Researchers Discover Why It’s Hard to Maintain Eye Contact During Conversation

The average amount of eye contact adults make is 30-60% per conversation, 60-70% if they feel invested.   
Photo by Pascal Rondeau/Getty Images.

In many countries and regions of the world, take East Asia for instance, looking someone in the eye is considered rude. If that person is above you on the social hierarchy, say a professor, parent, or boss, doing so can be considered defiant. In the West however, maintaining eye contact is a sign of respect and earnestness. Avoiding eye contact is thought to be for a reason, such as you are lying, anxious, socially awkward, guilty, or untrustworthy. Sometimes it even telegraphs boredom with the topic of discussion.  


Adults make eye contact through 30-60% of a conversation, on average. Those who have a stake in it maintain eye contact 60-70% of the time. Now, a new study in the journal Cognitionfinds that those who occasionally have trouble maintaining eye contact do so merely because they’re cogitating.

Scientists at Kyoto University in Japan discovered that maintaining eye contact while processing what a person is saying is sometimes taxing on the brain. The brain finds it difficult to “share cognitive resources,” and so one breaks eye contact in order to better process what’s being said. The problem centers in the verbal processing portion of the brain. Here, both selection and retrieval of words occurs.

To understand the reason why face-to-face conversationalists sometimes break eye contact, researchers recruited 26 volunteers. Each was asked to play a word-association game which entailed staring into a series of faces projected on a computer screen. Some looked right at the person, while others looked away. Here when a noun was selected, say frisbee, a volunteer was asked to reply with a verb, say catch.
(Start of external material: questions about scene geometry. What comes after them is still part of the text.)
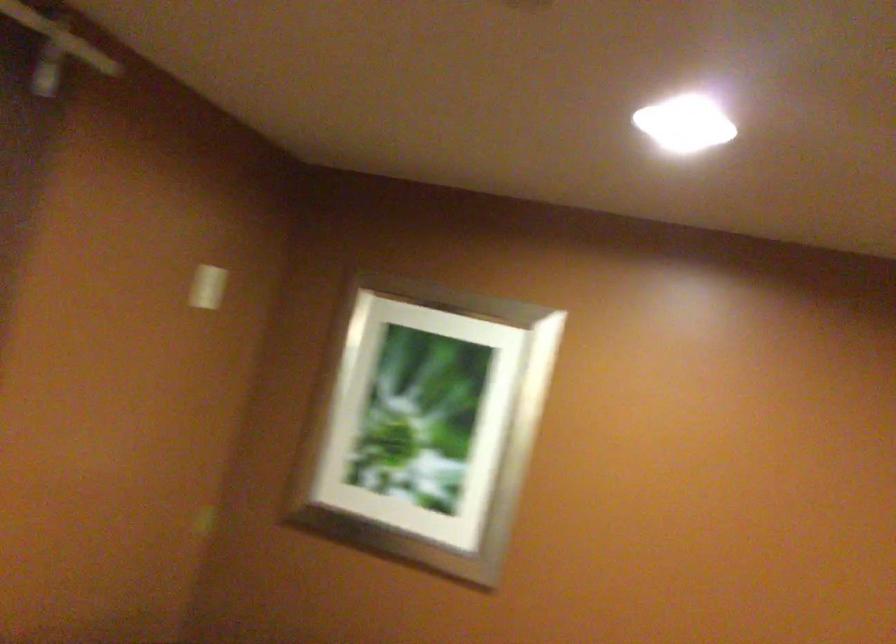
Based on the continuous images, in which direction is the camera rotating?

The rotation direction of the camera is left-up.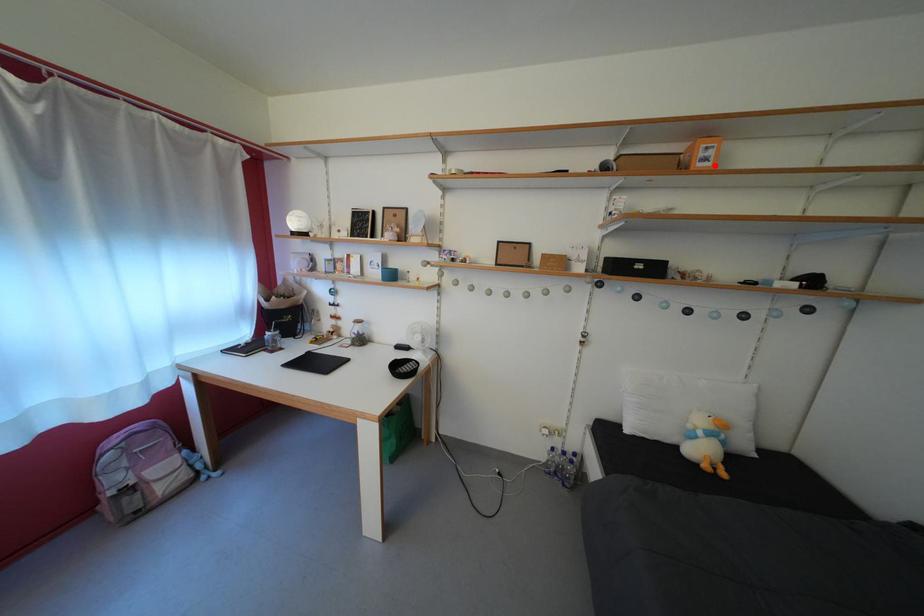
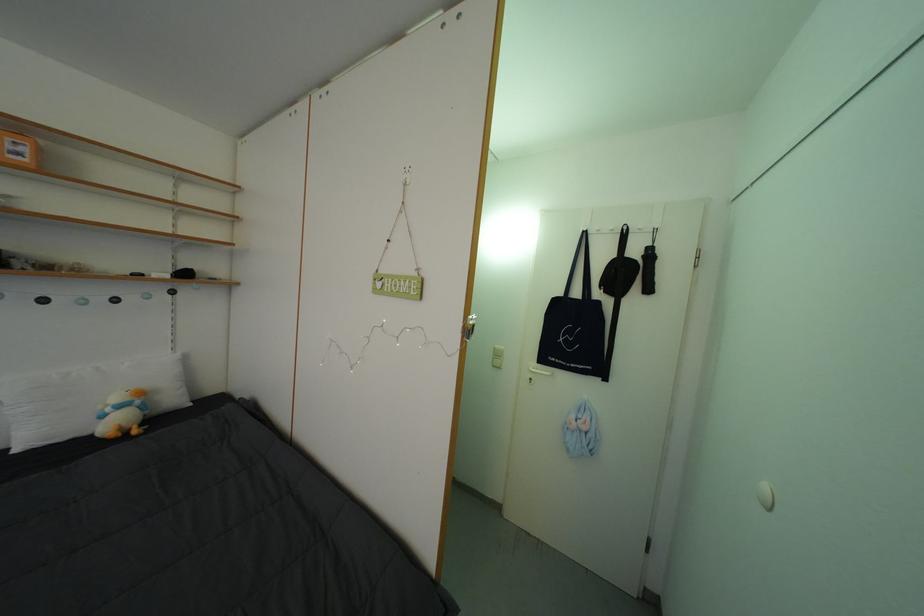
Find the pixel in the second image that matches the highlighted location in the first image.

(27, 160)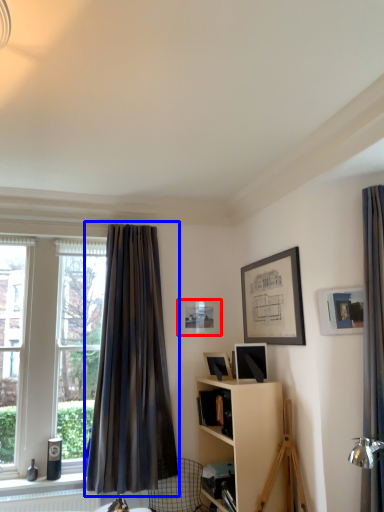
Question: Which point is further to the camera, picture frame (highlighted by a red box) or curtain (highlighted by a blue box)?

Choices:
 (A) picture frame
 (B) curtain

Answer: (A)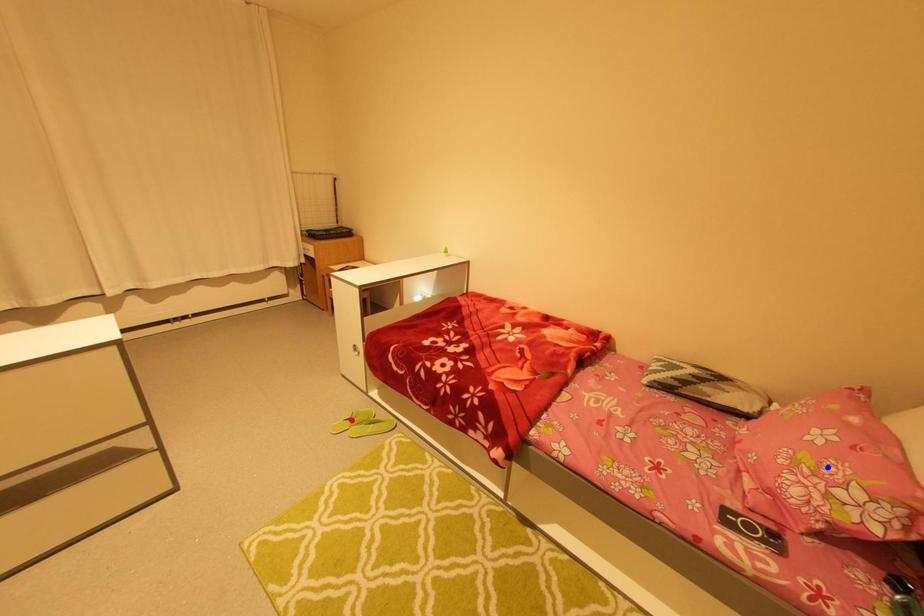
Question: Which of the two points in the image is closer to the camera?

Choices:
 (A) Blue point is closer.
 (B) Red point is closer.

Answer: (A)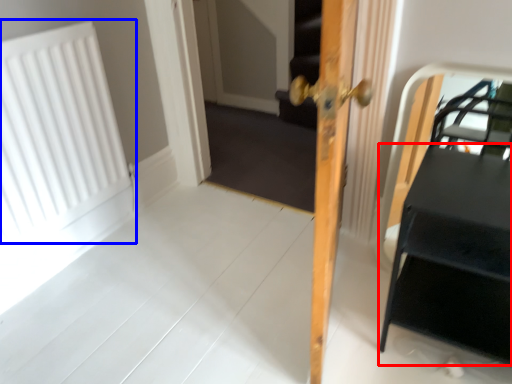
Question: Which object is further to the camera taking this photo, table (highlighted by a red box) or radiator (highlighted by a blue box)?

Choices:
 (A) table
 (B) radiator

Answer: (B)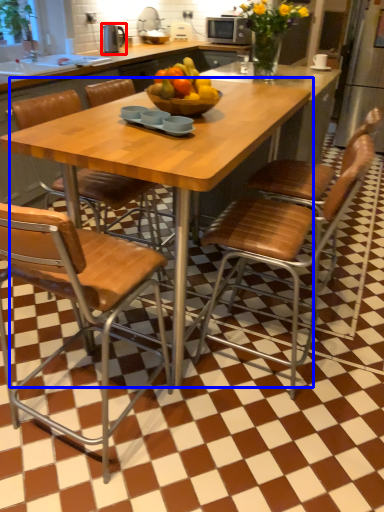
Question: Among these objects, which one is nearest to the camera, appliance (highlighted by a red box) or kitchen & dining room table (highlighted by a blue box)?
Sometimes volunteers maintained eye contact when playing the game. At other times, they looked away. Researchers were sure to pick both easy and hard associations. “Leaf” and “sky” were among the more difficult ones. Investigators noted how long it took for participants to respond and how often they broke eye contact. They took more time to respond to difficult questions, as one might imagine. But breaking eye contact shortened response time.

Researchers suggest that holding one’s gaze helps with bonding by heightening one’s connection to the other person. But it’s demanding on the brain. They wrote that when we look away, “we are trying to keep our brains from overloading.” Investigators say this helps us better understand how nonverbal communication interacts with the verbal kind. That’s important, as 85% of communication is nonverbal.